本稿は,EU(欧州連合)が2023年10月に制定したDAC8(EU加盟国の税務当局間の相互協力に係る指令の第8次改正)を紹介・検討するものである。
DAC8は,インターネット上で暗号資産取引の仲介を行う「暗号資産サービス提供者」(Crypto-Asset Service Provider)に対し,その顧客である「暗号資産利用者」(Crypto-Asset User)に関する情報をEU加盟国の税務当局に提供することを義務付け,当該提供された情報をEU加盟国の税務当局間で自動的に情報交換する,という枠組みを定めるものである。当該情報は,マネー・ロンダリング対策やテロリズム対策を担当する当局にも必要に応じて提供される。
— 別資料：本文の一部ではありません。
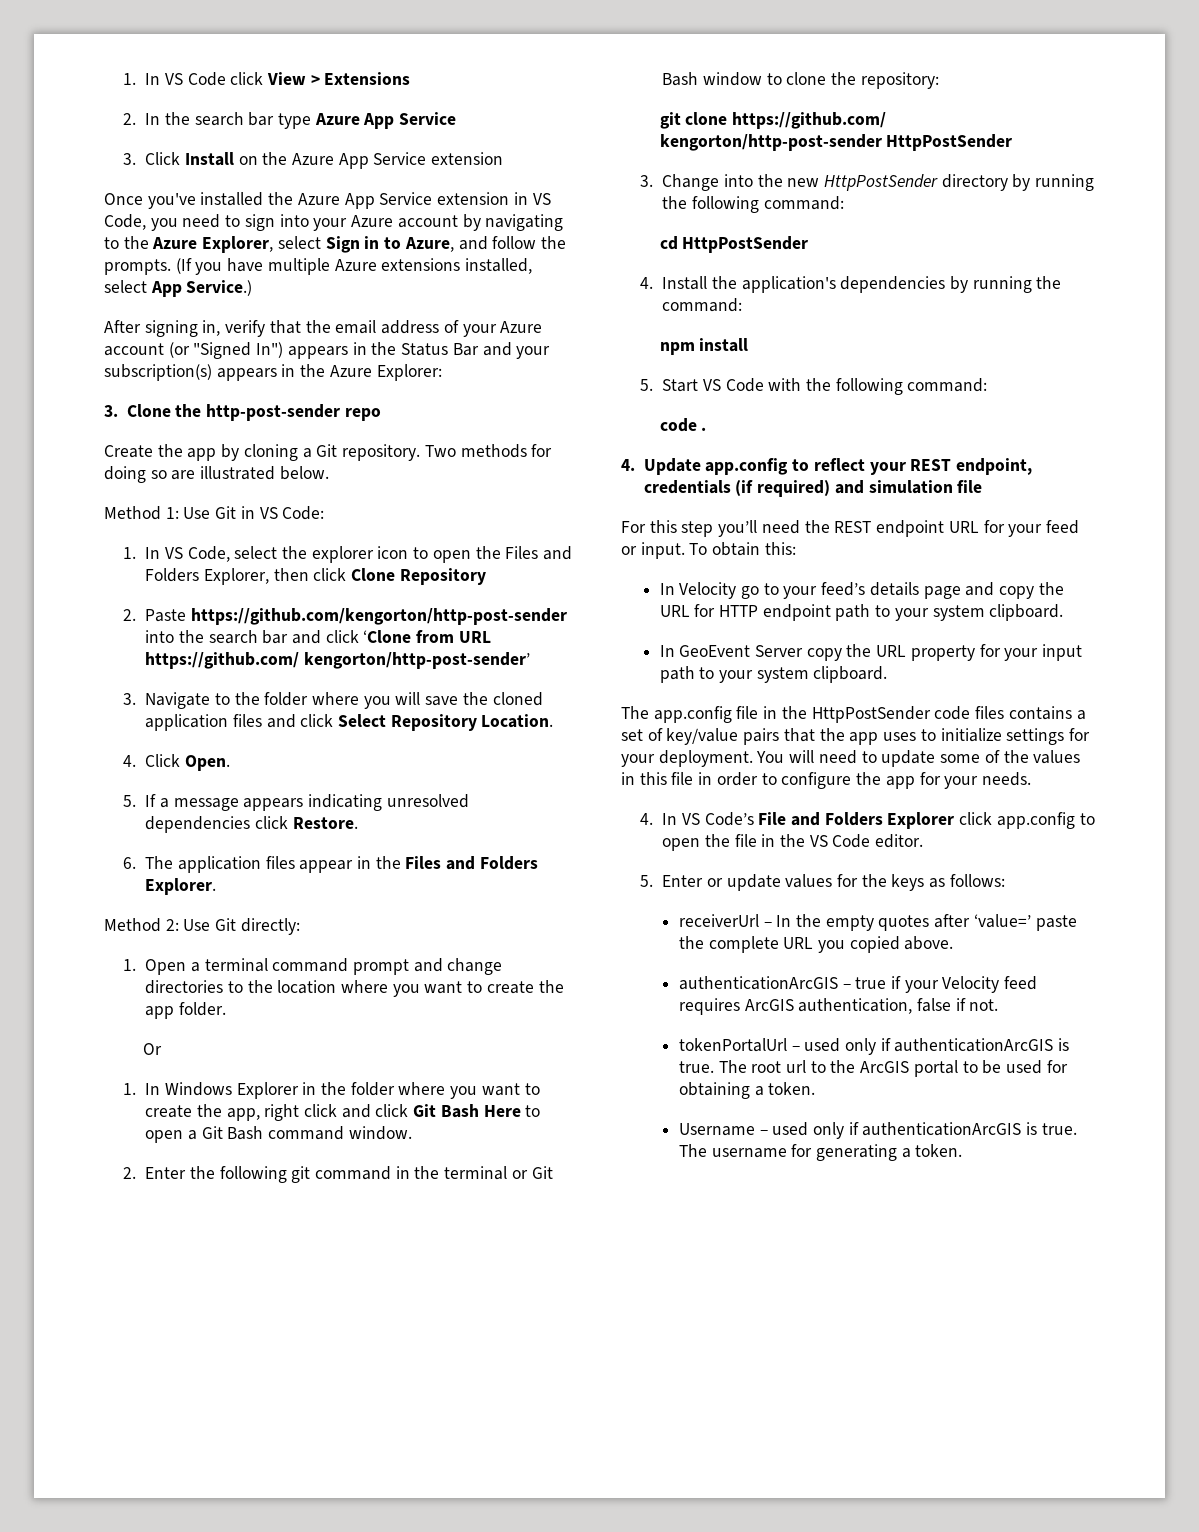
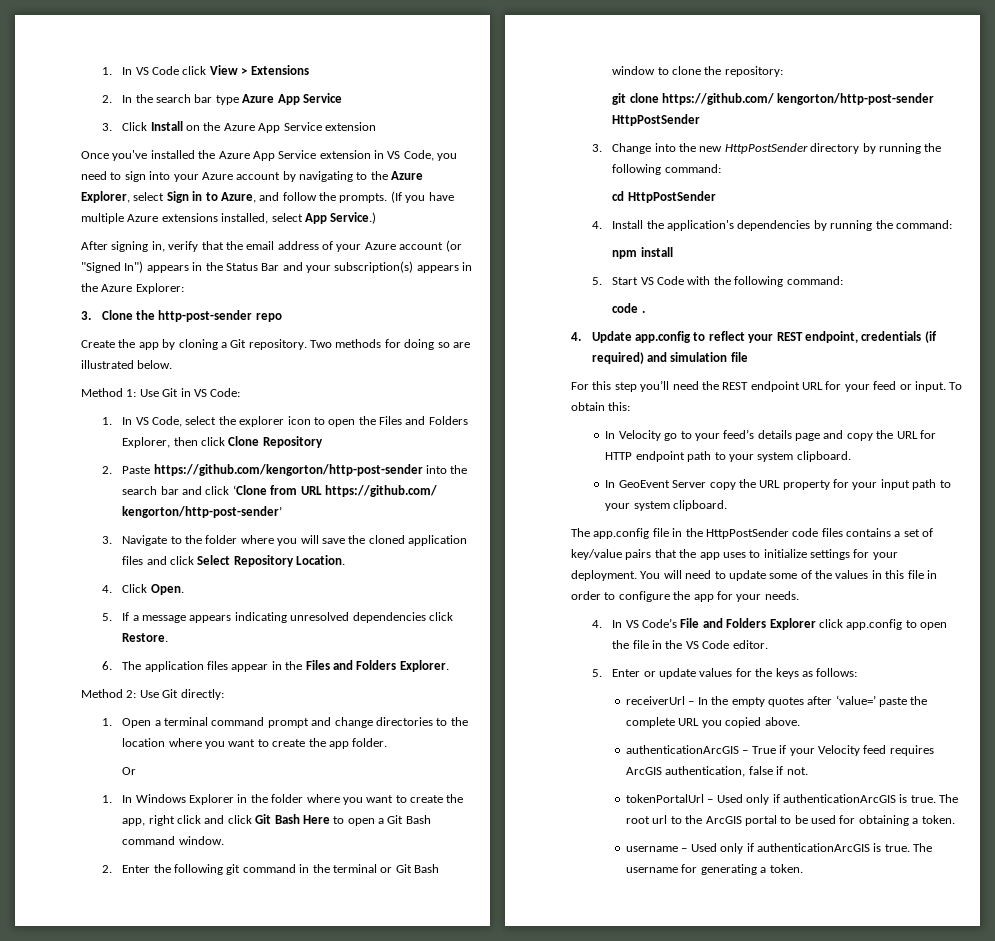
[855,977,887,989] true -> [751,746,776,754] True
[804,1038,841,1052] used -> [716,794,743,803] Used
[678,1122,809,1136] Username – used -> [626,843,717,852] username – Used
DAC8は,2022年に公表されたOECDのCARF(Crypto-Asset Reporting Framework)の枠組みを,EUにおいて実施するものである。DAC8の内容は,ほぼCARFに沿ったものとなっている。EUは,OECDによってこれまでに提案されてきた税務当局間の自動的情報交換の枠組みを,DACの累次の改正により,着実に法制化してきている。これに対し,我が国での法制化は,やや遅れている。
我が国の居住者(法人その他の事業体を含む)が,外国居住者の提供するインターネット上のサービスを利用して所得を稼得している場合,我が国の税務当局にとってその所得の把握は,外国税務当局との情報交換によらなければ難しい。我が国においても,OECDが提案する情報交換の枠組みを順次立法化していくべきと考える。